= Beginning of Section =

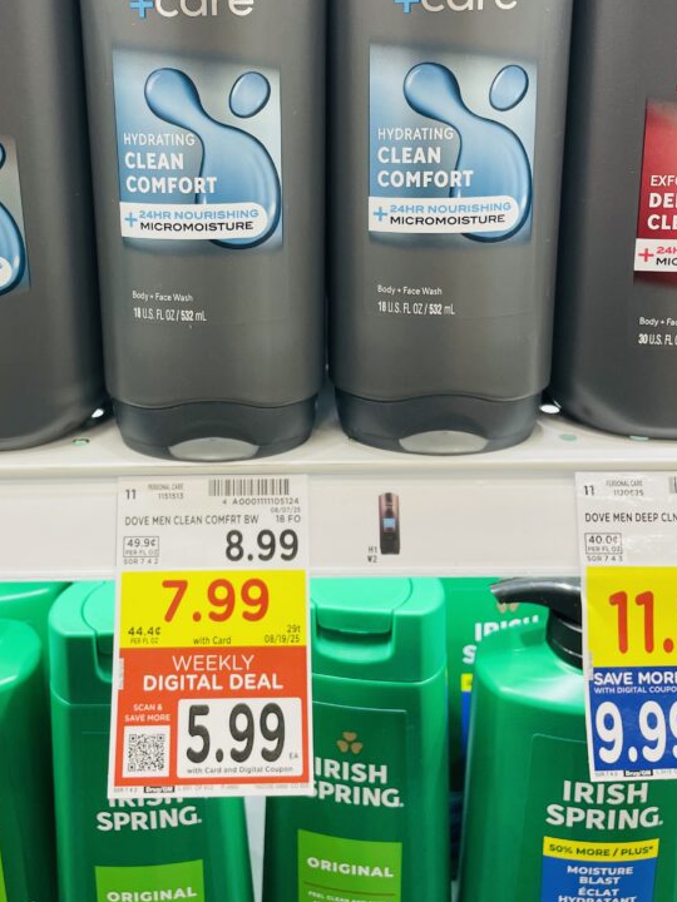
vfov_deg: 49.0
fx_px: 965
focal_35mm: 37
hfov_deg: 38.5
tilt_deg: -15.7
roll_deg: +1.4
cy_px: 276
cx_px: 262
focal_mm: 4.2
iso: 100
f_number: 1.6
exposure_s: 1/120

= End of Section =
= Beginning of Section =

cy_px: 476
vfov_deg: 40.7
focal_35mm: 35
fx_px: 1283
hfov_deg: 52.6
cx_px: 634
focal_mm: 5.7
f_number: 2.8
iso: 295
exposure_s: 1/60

= End of Section =
= Beginning of Section =

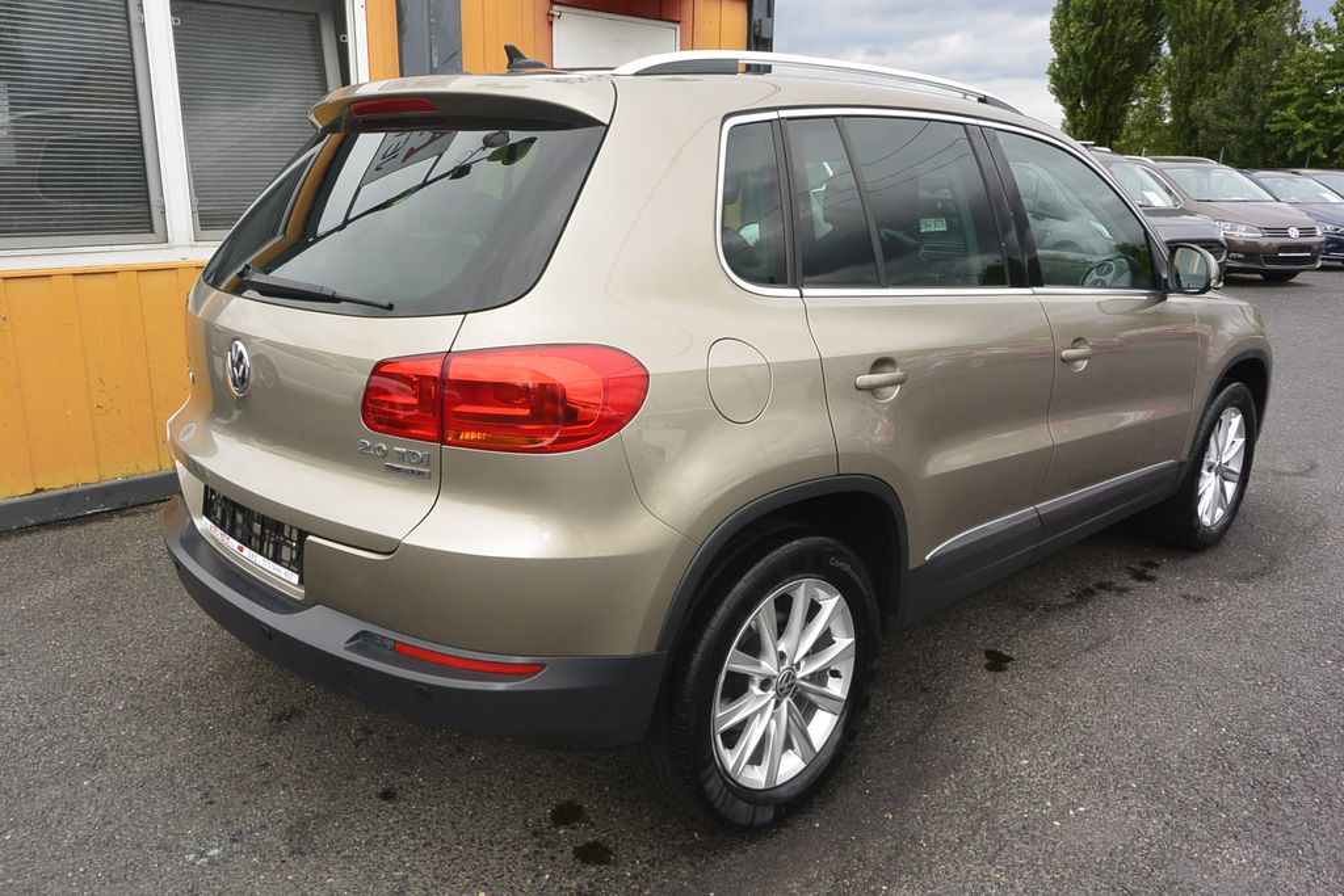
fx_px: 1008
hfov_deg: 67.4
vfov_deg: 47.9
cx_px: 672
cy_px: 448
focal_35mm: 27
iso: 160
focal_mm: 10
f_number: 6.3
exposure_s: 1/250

= End of Section =

*To-do item*
Within the listing above, locate the line containing "vfov_deg: 49.0" and the line containing "exposure_s: 1/120". Reproduce those two lines and all lines between them exactly, with nothing added.

*Reply*
vfov_deg: 49.0
fx_px: 965
focal_35mm: 37
hfov_deg: 38.5
tilt_deg: -15.7
roll_deg: +1.4
cy_px: 276
cx_px: 262
focal_mm: 4.2
iso: 100
f_number: 1.6
exposure_s: 1/120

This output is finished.